TASK TO COMPLETE: Reproduce every line of the listing below word for word, in the same order, changing nothing.

RECORDS SUPPLIED:
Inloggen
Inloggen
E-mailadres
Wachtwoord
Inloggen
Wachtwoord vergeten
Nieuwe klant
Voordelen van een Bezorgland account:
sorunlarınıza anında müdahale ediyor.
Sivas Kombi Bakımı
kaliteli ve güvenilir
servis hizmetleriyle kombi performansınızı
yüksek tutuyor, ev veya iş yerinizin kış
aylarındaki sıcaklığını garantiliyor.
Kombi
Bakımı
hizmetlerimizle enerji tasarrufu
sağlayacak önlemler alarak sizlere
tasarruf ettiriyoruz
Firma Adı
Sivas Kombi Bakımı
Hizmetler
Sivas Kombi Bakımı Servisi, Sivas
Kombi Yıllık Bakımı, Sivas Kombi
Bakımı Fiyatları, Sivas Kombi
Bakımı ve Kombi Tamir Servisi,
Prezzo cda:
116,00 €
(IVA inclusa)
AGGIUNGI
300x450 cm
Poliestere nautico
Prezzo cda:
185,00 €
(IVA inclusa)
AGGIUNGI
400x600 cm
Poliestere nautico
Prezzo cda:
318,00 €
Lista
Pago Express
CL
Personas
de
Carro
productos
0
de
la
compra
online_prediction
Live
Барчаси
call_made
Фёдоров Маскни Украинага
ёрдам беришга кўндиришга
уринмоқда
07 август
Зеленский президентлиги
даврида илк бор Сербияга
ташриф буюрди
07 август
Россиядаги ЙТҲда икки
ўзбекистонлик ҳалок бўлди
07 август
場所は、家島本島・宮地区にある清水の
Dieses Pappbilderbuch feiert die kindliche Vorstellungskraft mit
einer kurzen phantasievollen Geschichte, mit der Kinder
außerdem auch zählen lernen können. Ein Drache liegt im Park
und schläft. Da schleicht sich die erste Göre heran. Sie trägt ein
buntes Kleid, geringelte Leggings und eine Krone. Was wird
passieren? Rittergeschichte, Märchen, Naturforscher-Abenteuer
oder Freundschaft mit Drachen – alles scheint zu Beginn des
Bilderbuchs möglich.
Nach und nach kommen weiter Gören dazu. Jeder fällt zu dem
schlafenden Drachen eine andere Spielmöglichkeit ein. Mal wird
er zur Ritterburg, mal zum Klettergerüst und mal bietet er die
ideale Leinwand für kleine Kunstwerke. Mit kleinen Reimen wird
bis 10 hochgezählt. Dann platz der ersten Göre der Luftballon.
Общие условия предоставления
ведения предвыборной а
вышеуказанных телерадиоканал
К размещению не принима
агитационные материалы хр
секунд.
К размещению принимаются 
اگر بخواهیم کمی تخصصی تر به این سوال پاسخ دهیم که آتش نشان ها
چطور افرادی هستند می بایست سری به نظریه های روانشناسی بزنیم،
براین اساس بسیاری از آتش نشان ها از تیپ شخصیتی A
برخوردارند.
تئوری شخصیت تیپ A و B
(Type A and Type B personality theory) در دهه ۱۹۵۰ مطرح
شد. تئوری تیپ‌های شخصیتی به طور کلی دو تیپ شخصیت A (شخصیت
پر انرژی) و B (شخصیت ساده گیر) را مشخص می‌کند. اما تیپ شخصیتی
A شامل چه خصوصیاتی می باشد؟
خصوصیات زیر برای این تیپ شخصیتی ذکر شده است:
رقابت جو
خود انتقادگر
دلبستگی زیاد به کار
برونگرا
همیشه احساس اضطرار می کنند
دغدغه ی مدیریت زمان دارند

WRITTEN SOLUTION:
Inloggen
Inloggen
E-mailadres
Wachtwoord
Inloggen
Wachtwoord vergeten
Nieuwe klant
Voordelen van een Bezorgland account:
sorunlarınıza anında müdahale ediyor.
Sivas Kombi Bakımı
kaliteli ve güvenilir
servis hizmetleriyle kombi performansınızı
yüksek tutuyor, ev veya iş yerinizin kış
aylarındaki sıcaklığını garantiliyor.
Kombi
Bakımı
hizmetlerimizle enerji tasarrufu
sağlayacak önlemler alarak sizlere
tasarruf ettiriyoruz
Firma Adı
Sivas Kombi Bakımı
Hizmetler
Sivas Kombi Bakımı Servisi, Sivas
Kombi Yıllık Bakımı, Sivas Kombi
Bakımı Fiyatları, Sivas Kombi
Bakımı ve Kombi Tamir Servisi,
Prezzo cda:
116,00 €
(IVA inclusa)
AGGIUNGI
300x450 cm
Poliestere nautico
Prezzo cda:
185,00 €
(IVA inclusa)
AGGIUNGI
400x600 cm
Poliestere nautico
Prezzo cda:
318,00 €
Lista
Pago Express
CL
Personas
de
Carro
productos
0
de
la
compra
online_prediction
Live
Барчаси
call_made
Фёдоров Маскни Украинага
ёрдам беришга кўндиришга
уринмоқда
07 август
Зеленский президентлиги
даврида илк бор Сербияга
ташриф буюрди
07 август
Россиядаги ЙТҲда икки
ўзбекистонлик ҳалок бўлди
07 август
場所は、家島本島・宮地区にある清水の
Dieses Pappbilderbuch feiert die kindliche Vorstellungskraft mit
einer kurzen phantasievollen Geschichte, mit der Kinder
außerdem auch zählen lernen können. Ein Drache liegt im Park
und schläft. Da schleicht sich die erste Göre heran. Sie trägt ein
buntes Kleid, geringelte Leggings und eine Krone. Was wird
passieren? Rittergeschichte, Märchen, Naturforscher-Abenteuer
oder Freundschaft mit Drachen – alles scheint zu Beginn des
Bilderbuchs möglich.
Nach und nach kommen weiter Gören dazu. Jeder fällt zu dem
schlafenden Drachen eine andere Spielmöglichkeit ein. Mal wird
er zur Ritterburg, mal zum Klettergerüst und mal bietet er die
ideale Leinwand für kleine Kunstwerke. Mit kleinen Reimen wird
bis 10 hochgezählt. Dann platz der ersten Göre der Luftballon.
Общие условия предоставления
ведения предвыборной а
вышеуказанных телерадиоканал
К размещению не принима
агитационные материалы хр
секунд.
К размещению принимаются 
اگر بخواهیم کمی تخصصی تر به این سوال پاسخ دهیم که آتش نشان ها
چطور افرادی هستند می بایست سری به نظریه های روانشناسی بزنیم،
براین اساس بسیاری از آتش نشان ها از تیپ شخصیتی A
برخوردارند.
تئوری شخصیت تیپ A و B
(Type A and Type B personality theory) در دهه ۱۹۵۰ مطرح
شد. تئوری تیپ‌های شخصیتی به طور کلی دو تیپ شخصیت A (شخصیت
پر انرژی) و B (شخصیت ساده گیر) را مشخص می‌کند. اما تیپ شخصیتی
A شامل چه خصوصیاتی می باشد؟
خصوصیات زیر برای این تیپ شخصیتی ذکر شده است:
رقابت جو
خود انتقادگر
دلبستگی زیاد به کار
برونگرا
همیشه احساس اضطرار می کنند
دغدغه ی مدیریت زمان دارند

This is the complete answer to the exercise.